I did something really, really dumb today. In a comment on the
Howard Dean Does the Footwork diary, I noted in passing that Tim Roemer's position on abortion doesn't really bother me, as DNC chair doesn't really carry any institutional heft on the issue, and that in general I think the Democrats would gain from being less ideological on "cultural" issues.
Before I knew it, I was being described as "contemptuous", "ignorant", "condescending", "attention-seeking" and worse. Not because I personally oppose reproductive rights; I don't, and I took pains to note this again and again. But because I suggested that maybe it was politically wise for Democrats to think about how we were coming across to voters who, rightly or wrongly (and I'm less sure that they're wrong now than I was before I stepped into this quagmire), perceive the Democratic Party's position on abortion to be universally in favor of it, with no restrictions of limitations.
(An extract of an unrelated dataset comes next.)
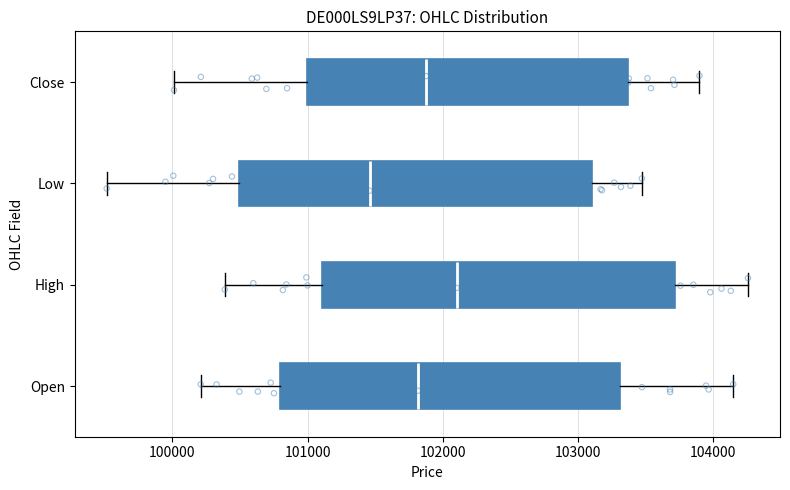

Which box's median line is the furthest to the right?

High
Let me state this again, because it sure didn't seem to get through with my interlocutors: I'm pro-choice. I think the party should stay pro-choice. I'm on the same side of this issue, substantively, as everyone who evidently thinks I'm indistinguishable from Coburn and Santorum. But I also think that we're getting slammed in the voting booth because of a perception that we think abortion is dandy and something to celebrate; we have no sensitivity to people who might feel differently on this issue, even though they might agree with us on everything else of significance.
Why is this so immediately offensive to people? All I want is a broader tent for the party, and maybe a way to move the conversation from the more contentious ground of the morality and legal soundness of Roe to the point of consensus across the board on this issue: reducing unwanted pregnancies. For this, I'm suddenly being attacked for "bargaining away other people's reproductive rights."
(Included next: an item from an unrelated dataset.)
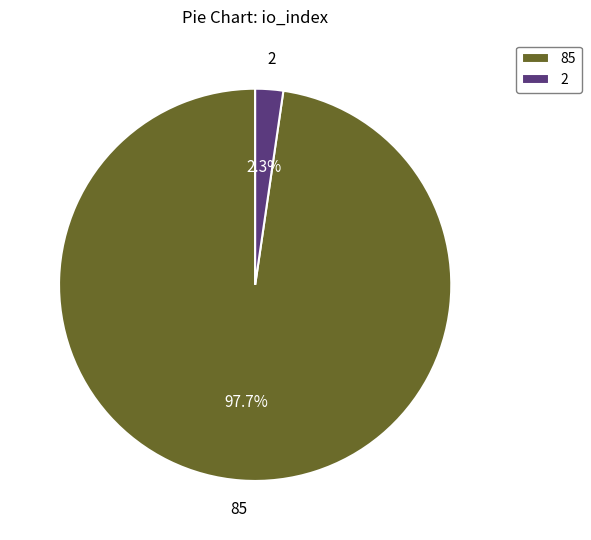

Combined, do 2 and 85 account for over 50%?

Yes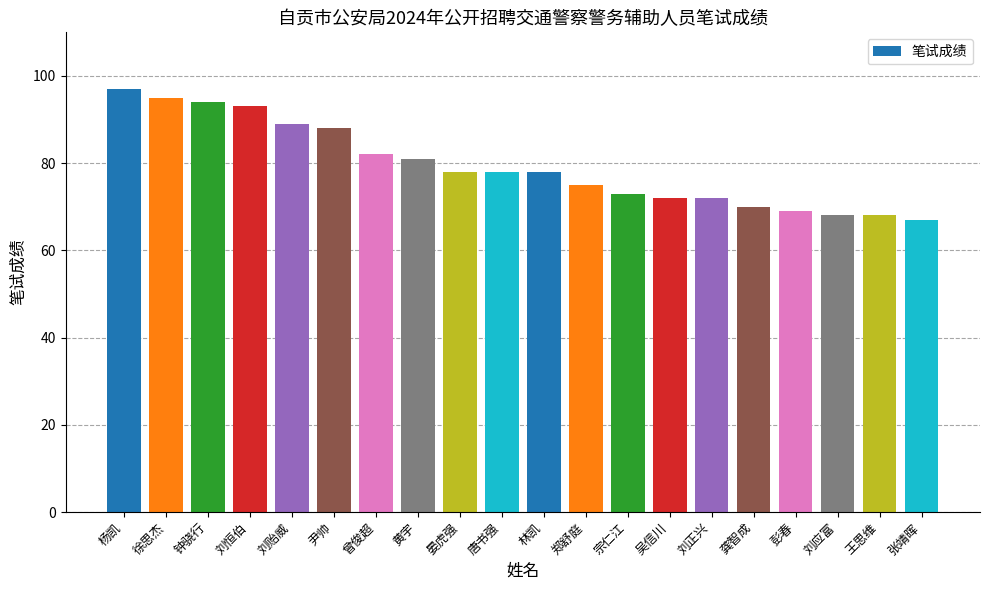

What is the minimum value shown in the chart?

67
A gilas girl had a great response as this debate unfolded, and I don't just say that because it didn't include calling me a coathanger fetishist. Her point was that the Democrats as party have failed to make a substantive, principled case for why abortion should be legal, instead assuming that the rightness of this right was self-evident and variously either dismissing its critics' arguments, or hoping that they'd vote Democrat despite their disagreements.
I have a lot of sympathy for this position, and I felt the same way about the Dems' failure to offer a loud and proud defense of gay marriage in the campaign. I also don't think this is incompatible with treating those opposed to abortion rights like human beings, and maybe even welcoming them as Democrats... it's certainly less arrogant, and IMO more politically palatable, than just dismissing anyone who doesn't have sufficient enthusiasm for unfettered abortion rights (much less anyone who opposes them) as worthless.
I just find it ironic that the same absolutist attitude I think the party needs to get away from on "social issues" smacked me in the face when I made the point in passing that insistence on ideological purity wasn't working out so well for us, in terms of winning elections. My fear is that this same attitude will carry us farther and farther from a position in which we can actually shape public policy.
Democrats should leave intolerance and ideologically based condemnations of disbelievers to the folks who do those things best. If we're never able to agreeably disagree on *tactics*--again, not even core principles--it's hard to fathom how we'll ever regain a majority.